My inexplicably cheaper horseback ride
  1. They offer better service: At the end of the day, a hostel is a business. They are there to serve you. They will arrange an early morning taxi to the airport for you, book tours for you (see above), and even print boarding passes for you so that you don’t get hit with a $16 charge by the cheapo airline to print it at the airport (I learned THAT the hard way). Furthermore, I never stay at a place without 24-hour reception. You never know when you are going to need something, and having someone right there to help you feels like such a luxury – without the luxury price tag. With Airbnb it really depends on the host, and I have yet to receive the same level of service I usually get at hostels.


  1. You can meet other great travelers: Everyone asks me how I keep from feeling lonely when I travel. Although I prefer doing things on my own, sometimes it is nice to have someone to pal around with and this is one way that hostels can be very helpful. Hostels are filled with travelers just like you, and you can meet them playing board games in the common space or having breakfast. Odds are they will want to see some of the same things you want to see, so you might as well go together!


  1. You don’t have to stay in a dorm: For me, I like having my own space. A room where I can have some peace and quiet. I don’t mind sharing a bathroom, but I would rather not be bothered all throughout the night with strangers snoring, coming and going at all hours, or deciding to participate in strange occultic rituals – whatever the case may be. Fortunately most hostels offer private single (or double, if you are travelling with a friend) rooms with a shared bathroom at really cheap rates. In fact, many offer rooms with en suite bathrooms too, if sharing a bathroom isn’t your thing.

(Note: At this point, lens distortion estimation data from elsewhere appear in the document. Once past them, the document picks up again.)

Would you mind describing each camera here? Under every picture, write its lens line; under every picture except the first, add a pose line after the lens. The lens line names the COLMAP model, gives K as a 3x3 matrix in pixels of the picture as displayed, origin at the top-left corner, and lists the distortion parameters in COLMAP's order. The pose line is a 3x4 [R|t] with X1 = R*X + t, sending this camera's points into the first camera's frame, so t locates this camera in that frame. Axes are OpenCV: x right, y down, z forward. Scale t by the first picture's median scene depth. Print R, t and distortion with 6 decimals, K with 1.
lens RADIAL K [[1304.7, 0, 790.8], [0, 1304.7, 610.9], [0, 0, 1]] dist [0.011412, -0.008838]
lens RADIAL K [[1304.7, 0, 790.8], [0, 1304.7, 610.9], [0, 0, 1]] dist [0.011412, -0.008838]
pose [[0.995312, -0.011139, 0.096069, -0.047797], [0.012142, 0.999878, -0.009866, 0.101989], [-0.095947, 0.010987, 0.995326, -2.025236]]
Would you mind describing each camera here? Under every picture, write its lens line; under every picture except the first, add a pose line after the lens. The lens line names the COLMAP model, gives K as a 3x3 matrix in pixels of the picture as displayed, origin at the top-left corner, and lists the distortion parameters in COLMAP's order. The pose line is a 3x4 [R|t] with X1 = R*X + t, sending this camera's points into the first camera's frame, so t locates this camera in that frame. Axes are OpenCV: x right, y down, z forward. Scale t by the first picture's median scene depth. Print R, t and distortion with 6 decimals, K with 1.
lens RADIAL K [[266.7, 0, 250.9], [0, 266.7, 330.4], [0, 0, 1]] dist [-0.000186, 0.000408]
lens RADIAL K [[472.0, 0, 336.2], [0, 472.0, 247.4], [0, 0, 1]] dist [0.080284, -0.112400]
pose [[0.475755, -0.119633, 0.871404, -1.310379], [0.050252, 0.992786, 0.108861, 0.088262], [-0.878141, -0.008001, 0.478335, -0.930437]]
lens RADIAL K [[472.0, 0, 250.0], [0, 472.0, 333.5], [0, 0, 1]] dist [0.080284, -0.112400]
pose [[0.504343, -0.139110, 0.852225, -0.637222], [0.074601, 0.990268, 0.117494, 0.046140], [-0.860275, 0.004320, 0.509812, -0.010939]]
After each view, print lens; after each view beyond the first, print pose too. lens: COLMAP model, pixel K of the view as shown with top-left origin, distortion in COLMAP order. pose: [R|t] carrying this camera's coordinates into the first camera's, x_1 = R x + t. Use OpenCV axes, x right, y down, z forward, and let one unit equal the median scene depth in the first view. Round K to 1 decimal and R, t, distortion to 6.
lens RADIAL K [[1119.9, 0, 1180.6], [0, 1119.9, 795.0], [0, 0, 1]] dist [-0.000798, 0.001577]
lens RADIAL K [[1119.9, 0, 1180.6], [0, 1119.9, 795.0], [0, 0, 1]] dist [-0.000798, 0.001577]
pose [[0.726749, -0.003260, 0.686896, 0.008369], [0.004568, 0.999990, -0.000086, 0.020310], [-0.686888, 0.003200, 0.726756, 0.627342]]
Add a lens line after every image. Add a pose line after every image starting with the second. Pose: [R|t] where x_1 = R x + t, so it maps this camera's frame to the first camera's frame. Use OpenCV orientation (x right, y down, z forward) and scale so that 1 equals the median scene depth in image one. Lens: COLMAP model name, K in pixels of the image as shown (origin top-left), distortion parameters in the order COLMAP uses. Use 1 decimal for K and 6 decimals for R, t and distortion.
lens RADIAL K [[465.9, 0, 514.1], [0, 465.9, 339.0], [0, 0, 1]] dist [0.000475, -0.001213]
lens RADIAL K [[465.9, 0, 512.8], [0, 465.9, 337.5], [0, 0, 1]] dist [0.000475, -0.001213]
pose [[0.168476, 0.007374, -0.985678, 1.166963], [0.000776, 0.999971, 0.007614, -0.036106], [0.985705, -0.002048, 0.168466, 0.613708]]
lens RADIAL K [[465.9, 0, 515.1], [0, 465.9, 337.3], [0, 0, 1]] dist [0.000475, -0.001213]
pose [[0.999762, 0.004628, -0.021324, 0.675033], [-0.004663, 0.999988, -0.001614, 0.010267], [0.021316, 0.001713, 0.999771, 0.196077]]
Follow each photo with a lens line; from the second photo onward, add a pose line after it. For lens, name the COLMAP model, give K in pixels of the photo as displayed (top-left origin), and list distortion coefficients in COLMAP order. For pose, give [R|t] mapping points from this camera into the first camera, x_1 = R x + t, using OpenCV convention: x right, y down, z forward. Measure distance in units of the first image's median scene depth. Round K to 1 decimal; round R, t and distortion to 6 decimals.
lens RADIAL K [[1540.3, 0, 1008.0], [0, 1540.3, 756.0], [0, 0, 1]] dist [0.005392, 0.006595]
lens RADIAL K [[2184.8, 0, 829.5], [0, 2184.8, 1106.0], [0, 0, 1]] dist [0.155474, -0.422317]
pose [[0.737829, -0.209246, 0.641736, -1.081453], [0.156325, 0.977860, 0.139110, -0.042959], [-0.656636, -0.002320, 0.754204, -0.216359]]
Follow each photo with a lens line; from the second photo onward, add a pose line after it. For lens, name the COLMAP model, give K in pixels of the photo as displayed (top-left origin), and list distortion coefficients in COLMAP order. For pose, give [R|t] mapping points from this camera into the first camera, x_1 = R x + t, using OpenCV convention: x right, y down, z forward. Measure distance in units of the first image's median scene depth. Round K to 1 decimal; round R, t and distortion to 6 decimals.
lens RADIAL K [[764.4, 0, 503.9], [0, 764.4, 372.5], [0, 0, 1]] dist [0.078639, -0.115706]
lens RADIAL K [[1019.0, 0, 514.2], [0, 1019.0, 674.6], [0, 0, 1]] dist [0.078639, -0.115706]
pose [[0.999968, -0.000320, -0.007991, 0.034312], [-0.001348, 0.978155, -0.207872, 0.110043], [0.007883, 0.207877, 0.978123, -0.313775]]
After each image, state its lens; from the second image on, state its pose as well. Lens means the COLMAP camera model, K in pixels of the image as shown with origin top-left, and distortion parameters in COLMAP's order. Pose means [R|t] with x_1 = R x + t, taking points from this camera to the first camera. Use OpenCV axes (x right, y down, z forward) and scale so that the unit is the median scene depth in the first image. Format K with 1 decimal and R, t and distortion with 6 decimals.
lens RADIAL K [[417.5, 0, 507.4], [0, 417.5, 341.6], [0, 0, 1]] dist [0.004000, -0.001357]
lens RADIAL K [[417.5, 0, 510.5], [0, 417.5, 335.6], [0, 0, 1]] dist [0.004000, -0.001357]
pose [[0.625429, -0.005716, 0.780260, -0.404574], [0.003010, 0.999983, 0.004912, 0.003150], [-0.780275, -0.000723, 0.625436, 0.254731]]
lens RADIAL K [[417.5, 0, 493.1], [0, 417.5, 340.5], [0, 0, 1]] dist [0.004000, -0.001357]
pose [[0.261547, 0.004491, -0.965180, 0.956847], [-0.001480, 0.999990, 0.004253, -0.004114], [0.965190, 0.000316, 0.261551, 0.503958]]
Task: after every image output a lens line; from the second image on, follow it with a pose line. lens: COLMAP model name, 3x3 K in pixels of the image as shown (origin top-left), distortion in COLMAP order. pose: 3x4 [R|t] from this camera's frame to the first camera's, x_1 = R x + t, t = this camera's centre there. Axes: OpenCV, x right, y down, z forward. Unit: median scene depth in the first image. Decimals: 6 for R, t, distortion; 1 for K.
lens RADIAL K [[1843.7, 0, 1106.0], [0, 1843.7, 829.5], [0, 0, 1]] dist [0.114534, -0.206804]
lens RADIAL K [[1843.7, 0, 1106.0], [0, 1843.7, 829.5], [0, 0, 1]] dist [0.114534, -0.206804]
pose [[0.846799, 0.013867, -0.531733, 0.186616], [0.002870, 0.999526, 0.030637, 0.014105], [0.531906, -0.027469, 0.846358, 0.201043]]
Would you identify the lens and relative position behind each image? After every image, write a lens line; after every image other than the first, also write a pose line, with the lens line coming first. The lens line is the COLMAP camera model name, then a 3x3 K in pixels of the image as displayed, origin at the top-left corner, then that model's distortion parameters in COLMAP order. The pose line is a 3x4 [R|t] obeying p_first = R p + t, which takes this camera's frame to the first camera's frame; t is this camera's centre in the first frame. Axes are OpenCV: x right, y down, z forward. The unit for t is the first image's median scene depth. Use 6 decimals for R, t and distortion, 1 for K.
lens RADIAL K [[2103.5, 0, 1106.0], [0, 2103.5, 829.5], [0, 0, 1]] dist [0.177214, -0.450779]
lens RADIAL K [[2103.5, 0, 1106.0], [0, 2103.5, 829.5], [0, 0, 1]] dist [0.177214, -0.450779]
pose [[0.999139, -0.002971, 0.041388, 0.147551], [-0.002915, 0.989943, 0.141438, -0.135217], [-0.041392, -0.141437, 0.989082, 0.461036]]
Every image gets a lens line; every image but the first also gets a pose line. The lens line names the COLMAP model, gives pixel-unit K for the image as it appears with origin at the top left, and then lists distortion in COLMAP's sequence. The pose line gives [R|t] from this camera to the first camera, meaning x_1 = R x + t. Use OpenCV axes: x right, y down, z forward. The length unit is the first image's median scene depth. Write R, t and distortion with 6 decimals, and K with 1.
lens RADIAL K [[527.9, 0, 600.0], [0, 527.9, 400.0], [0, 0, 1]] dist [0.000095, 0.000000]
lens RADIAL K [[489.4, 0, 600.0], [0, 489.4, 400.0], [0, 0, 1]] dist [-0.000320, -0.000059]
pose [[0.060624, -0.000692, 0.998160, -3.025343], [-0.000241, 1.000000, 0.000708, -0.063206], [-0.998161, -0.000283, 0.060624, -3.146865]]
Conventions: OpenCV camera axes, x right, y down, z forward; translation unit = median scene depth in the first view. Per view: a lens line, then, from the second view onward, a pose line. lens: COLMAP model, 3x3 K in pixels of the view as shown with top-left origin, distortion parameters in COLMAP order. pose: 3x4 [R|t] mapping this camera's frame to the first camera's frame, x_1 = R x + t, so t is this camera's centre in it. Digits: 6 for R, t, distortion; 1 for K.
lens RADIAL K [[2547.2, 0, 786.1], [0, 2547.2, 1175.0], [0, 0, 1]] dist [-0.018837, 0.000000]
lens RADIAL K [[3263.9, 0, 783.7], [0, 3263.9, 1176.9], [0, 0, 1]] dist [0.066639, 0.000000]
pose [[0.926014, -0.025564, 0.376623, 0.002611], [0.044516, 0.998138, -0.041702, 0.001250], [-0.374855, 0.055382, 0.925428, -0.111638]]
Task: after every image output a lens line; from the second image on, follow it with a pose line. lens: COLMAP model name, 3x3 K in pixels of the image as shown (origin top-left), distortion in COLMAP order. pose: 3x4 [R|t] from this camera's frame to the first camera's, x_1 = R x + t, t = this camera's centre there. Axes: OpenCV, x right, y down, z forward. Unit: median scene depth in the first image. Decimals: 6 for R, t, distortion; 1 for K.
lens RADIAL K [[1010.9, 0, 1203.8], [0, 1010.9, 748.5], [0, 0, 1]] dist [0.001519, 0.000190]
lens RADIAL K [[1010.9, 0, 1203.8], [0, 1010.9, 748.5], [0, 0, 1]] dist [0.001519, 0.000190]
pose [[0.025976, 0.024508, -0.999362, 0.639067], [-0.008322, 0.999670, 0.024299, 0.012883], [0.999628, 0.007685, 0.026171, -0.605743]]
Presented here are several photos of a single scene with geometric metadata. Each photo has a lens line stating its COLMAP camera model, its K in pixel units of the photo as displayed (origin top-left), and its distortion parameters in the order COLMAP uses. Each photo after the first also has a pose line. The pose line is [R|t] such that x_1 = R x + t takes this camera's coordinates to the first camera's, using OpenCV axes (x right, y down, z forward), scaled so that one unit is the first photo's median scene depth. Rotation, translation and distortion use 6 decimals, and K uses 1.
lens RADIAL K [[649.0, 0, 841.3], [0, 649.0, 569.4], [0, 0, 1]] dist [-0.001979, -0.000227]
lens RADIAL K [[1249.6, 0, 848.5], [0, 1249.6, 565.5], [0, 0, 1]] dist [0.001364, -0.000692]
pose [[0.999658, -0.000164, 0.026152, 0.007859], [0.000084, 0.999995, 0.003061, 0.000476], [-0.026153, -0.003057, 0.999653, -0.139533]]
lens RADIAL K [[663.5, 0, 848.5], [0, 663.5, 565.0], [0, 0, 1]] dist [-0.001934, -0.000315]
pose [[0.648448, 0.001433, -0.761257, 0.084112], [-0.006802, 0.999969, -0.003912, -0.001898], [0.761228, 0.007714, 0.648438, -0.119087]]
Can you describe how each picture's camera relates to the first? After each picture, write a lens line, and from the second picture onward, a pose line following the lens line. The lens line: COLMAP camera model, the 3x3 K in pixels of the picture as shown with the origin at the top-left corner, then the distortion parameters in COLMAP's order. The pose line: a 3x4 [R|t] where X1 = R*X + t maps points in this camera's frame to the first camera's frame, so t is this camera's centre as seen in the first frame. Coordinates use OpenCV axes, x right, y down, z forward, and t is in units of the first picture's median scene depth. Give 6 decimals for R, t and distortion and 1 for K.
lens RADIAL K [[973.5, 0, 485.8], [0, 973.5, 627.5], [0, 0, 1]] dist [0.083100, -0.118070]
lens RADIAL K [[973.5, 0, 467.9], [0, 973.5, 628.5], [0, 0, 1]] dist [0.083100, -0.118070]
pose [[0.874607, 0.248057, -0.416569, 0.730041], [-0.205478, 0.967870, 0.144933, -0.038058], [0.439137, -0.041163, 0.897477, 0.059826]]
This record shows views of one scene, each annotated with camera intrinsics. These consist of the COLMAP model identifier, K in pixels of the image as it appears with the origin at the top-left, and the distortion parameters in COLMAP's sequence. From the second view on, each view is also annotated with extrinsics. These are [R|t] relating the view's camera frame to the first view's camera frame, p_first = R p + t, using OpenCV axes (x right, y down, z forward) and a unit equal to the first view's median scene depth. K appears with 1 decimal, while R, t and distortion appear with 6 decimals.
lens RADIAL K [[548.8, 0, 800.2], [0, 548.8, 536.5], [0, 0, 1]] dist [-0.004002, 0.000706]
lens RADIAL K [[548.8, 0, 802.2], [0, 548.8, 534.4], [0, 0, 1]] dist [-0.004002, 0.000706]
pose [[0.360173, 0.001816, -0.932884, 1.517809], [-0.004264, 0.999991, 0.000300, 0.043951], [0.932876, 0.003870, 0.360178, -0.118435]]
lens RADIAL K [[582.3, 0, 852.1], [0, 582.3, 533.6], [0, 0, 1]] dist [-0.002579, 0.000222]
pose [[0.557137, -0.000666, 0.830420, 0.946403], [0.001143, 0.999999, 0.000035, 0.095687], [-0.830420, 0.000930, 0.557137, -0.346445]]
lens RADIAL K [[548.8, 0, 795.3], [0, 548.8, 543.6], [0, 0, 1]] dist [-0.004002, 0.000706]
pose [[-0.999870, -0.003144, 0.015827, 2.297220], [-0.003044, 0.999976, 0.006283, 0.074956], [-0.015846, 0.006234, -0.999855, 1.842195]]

  1. I feel safer: Probably the most important thing is I feel safer in a hostel. My first Airbnb experience had me staying in an apartment that belonged to an overly interested dude (who had a key, of course) who knew that I was travelling alone for a few days. My days ended with me moving a piece of furniture in front of the door before going to sleep because, well, you can never be too careful. I have never felt the need to do something like that at a hostel. Hostels are usually full of other people, so you never feel awkwardly alone with someone who might make you feel uncomfortable. As a business, hostels are regulated and employees vetted in some fashion. And with my own room that I can lock when I leave, I can ensure my stuff has a safe place to spend the day.

And that really sums it up for me. With the rise of the sharing network, the good, old-fashioned hostel has fallen a little bit by the wayside. My intention was to remind everyone of a really solid budget travel option. Of course, what works for me may not work for you and I encourage anyone to get out there and travel wherever they want to in the way that makes them the most comfortable. For some, that is Airbnb. For others, it is fancy hotels. For others still, it is literally crashing on a stranger’s couch through the couchsurfing network. Whatever works for you, go out there and work it!